▶ [DESCRIPTION OF THE TASK] Could you reproduce the data below line for line, omitting the pictures from your answer?

[Layout annotation data]
——

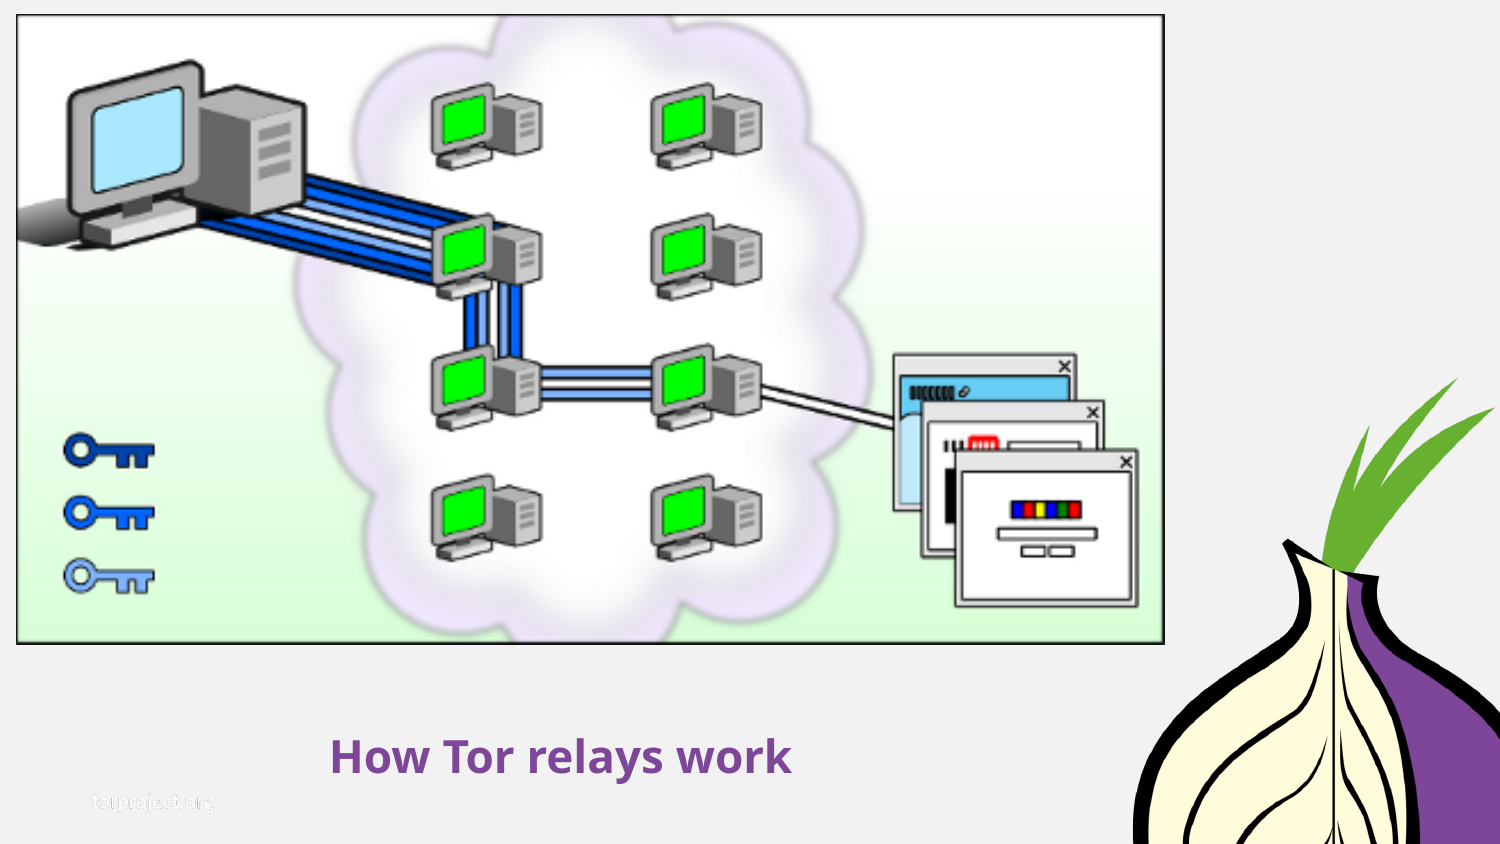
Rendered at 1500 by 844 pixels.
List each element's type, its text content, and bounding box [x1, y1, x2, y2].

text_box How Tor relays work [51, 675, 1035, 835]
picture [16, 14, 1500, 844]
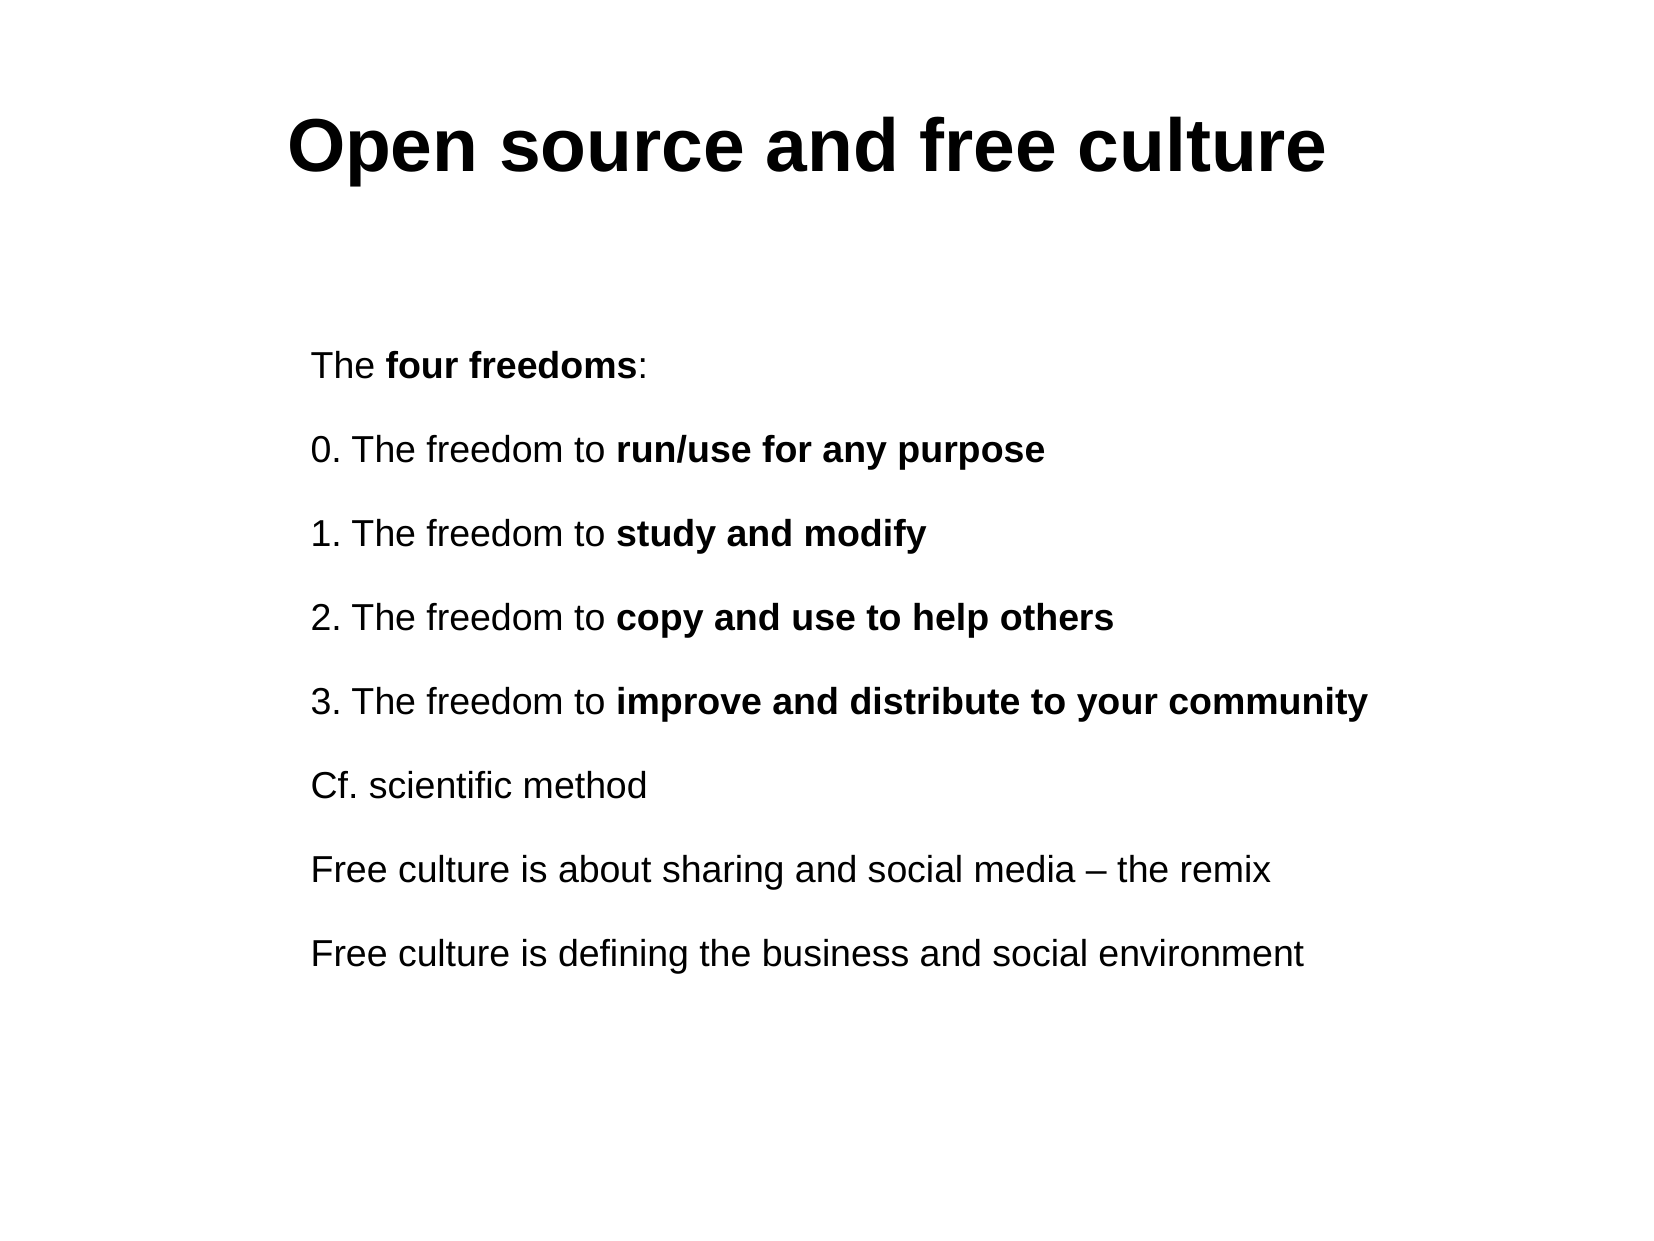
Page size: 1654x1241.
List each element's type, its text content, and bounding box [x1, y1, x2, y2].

——

▶ [RESPONSE TO THIS TASK]
Rendered at 1500 by 844 pixels.
List each element's type, its text content, and bounding box [x1, y1, x2, y2].

text_box How Tor relays work [51, 675, 1035, 835]
picture [16, 14, 1500, 844]
Page size: 1654x1241.
List each element's type, its text content, and bounding box [x1, y1, x2, y2].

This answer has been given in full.